(Beginning of DATASET RECORDS)
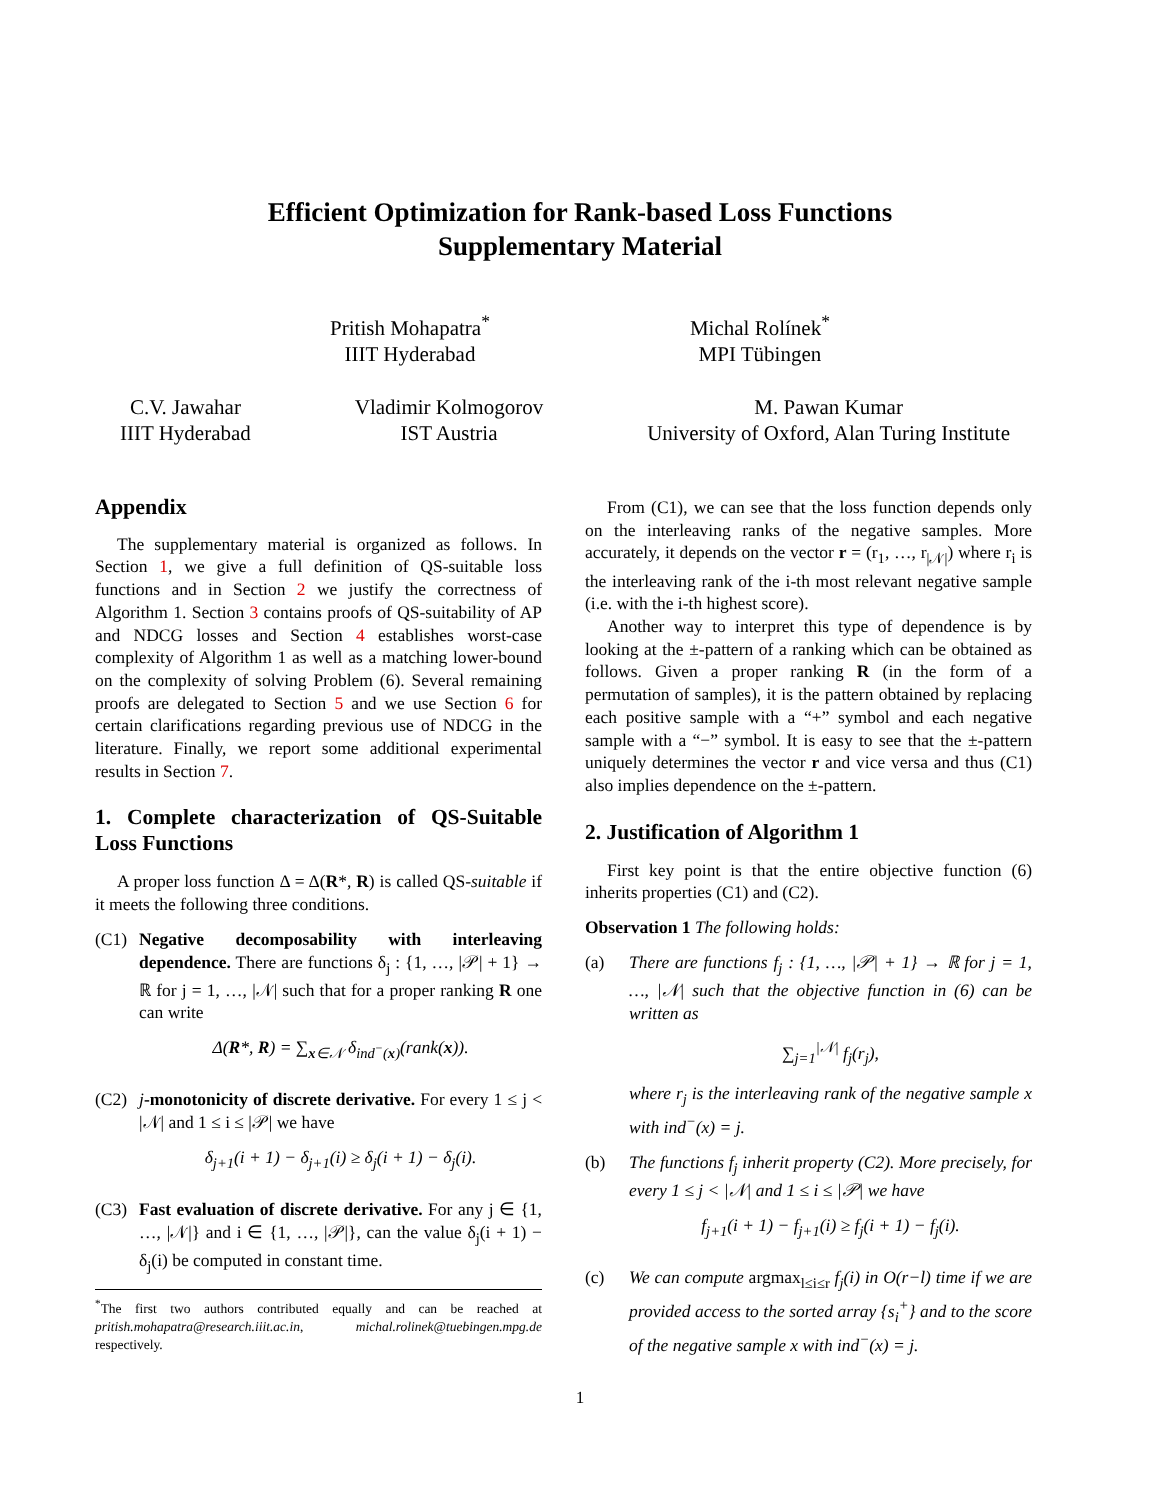Efficient Optimization for Rank-based Loss Functions
Supplementary Material
Pritish Mohapatra<sup>*</sup>
IIIT Hyderabad
Michal Rolínek<sup>*</sup>
MPI Tübingen
C.V. Jawahar
IIIT Hyderabad
Vladimir Kolmogorov
IST Austria
M. Pawan Kumar
University of Oxford, Alan Turing Institute
Appendix
The supplementary material is organized as follows. In Section 1, we give a full definition of QS-suitable loss functions and in Section 2 we justify the correctness of Algorithm 1. Section 3 contains proofs of QS-suitability of AP and NDCG losses and Section 4 establishes worst-case complexity of Algorithm 1 as well as a matching lower-bound on the complexity of solving Problem (6). Several remaining proofs are delegated to Section 5 and we use Section 6 for certain clarifications regarding previous use of NDCG in the literature. Finally, we report some additional experimental results in Section 7.
1. Complete characterization of QS-Suitable Loss Functions
A proper loss function Δ = Δ(R*, R) is called QS-suitable if it meets the following three conditions.
(C1) Negative decomposability with interleaving dependence. There are functions δ<sub>j</sub> : {1, …, |𝒫| + 1} → ℝ for j = 1, …, |𝒩| such that for a proper ranking R one can write
Δ(R*, R) = ∑<sub>x∈𝒩</sub> δ<sub>ind<sup>−</sup>(x)</sub>(rank(x)).
(C2) j-monotonicity of discrete derivative. For every 1 ≤ j < |𝒩| and 1 ≤ i ≤ |𝒫| we have
δ<sub>j+1</sub>(i + 1) − δ<sub>j+1</sub>(i) ≥ δ<sub>j</sub>(i + 1) − δ<sub>j</sub>(i).
(C3) Fast evaluation of discrete derivative. For any j ∈ {1, …, |𝒩|} and i ∈ {1, …, |𝒫|}, can the value δ<sub>j</sub>(i + 1) − δ<sub>j</sub>(i) be computed in constant time.
<sup>*</sup> The first two authors contributed equally and can be reached at pritish.mohapatra@research.iiit.ac.in, michal.rolinek@tuebingen.mpg.de respectively.
From (C1), we can see that the loss function depends only on the interleaving ranks of the negative samples. More accurately, it depends on the vector r = (r<sub>1</sub>, …, r<sub>|𝒩|</sub>) where r<sub>i</sub> is the interleaving rank of the i-th most relevant negative sample (i.e. with the i-th highest score).
Another way to interpret this type of dependence is by looking at the ±-pattern of a ranking which can be obtained as follows. Given a proper ranking R (in the form of a permutation of samples), it is the pattern obtained by replacing each positive sample with a “+” symbol and each negative sample with a “−” symbol. It is easy to see that the ±-pattern uniquely determines the vector r and vice versa and thus (C1) also implies dependence on the ±-pattern.
2. Justification of Algorithm 1
First key point is that the entire objective function (6) inherits properties (C1) and (C2).
Observation 1 The following holds:
(a) There are functions f<sub>j</sub> : {1, …, |𝒫| + 1} → ℝ for j = 1, …, |𝒩| such that the objective function in (6) can be written as
∑<sub>j=1</sub><sup>|𝒩|</sup> f<sub>j</sub>(r<sub>j</sub>),
where r<sub>j</sub> is the interleaving rank of the negative sample x with ind<sup>−</sup>(x) = j.
(b) The functions f<sub>j</sub> inherit property (C2). More precisely, for every 1 ≤ j < |𝒩| and 1 ≤ i ≤ |𝒫| we have
f<sub>j+1</sub>(i + 1) − f<sub>j+1</sub>(i) ≥ f<sub>j</sub>(i + 1) − f<sub>j</sub>(i).
(c) We can compute argmax<sub>l≤i≤r</sub> f<sub>j</sub>(i) in O(r−l) time if we are provided access to the sorted array {s<sub>i</sub><sup>+</sup>} and to the score of the negative sample x with ind<sup>−</sup>(x) = j.
1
(End of DATASET RECORDS)
◆ **TASK STATEMENT**
Check each line above for the word "such", and copy the lines where it appears.

◆ **RESULT**
(C1) Negative decomposability with interleaving dependence. There are functions δ<sub>j</sub> : {1, …, |𝒫| + 1} → ℝ for j = 1, …, |𝒩| such that for a proper ranking R one can write
(a) There are functions f<sub>j</sub> : {1, …, |𝒫| + 1} → ℝ for j = 1, …, |𝒩| such that the objective function in (6) can be written as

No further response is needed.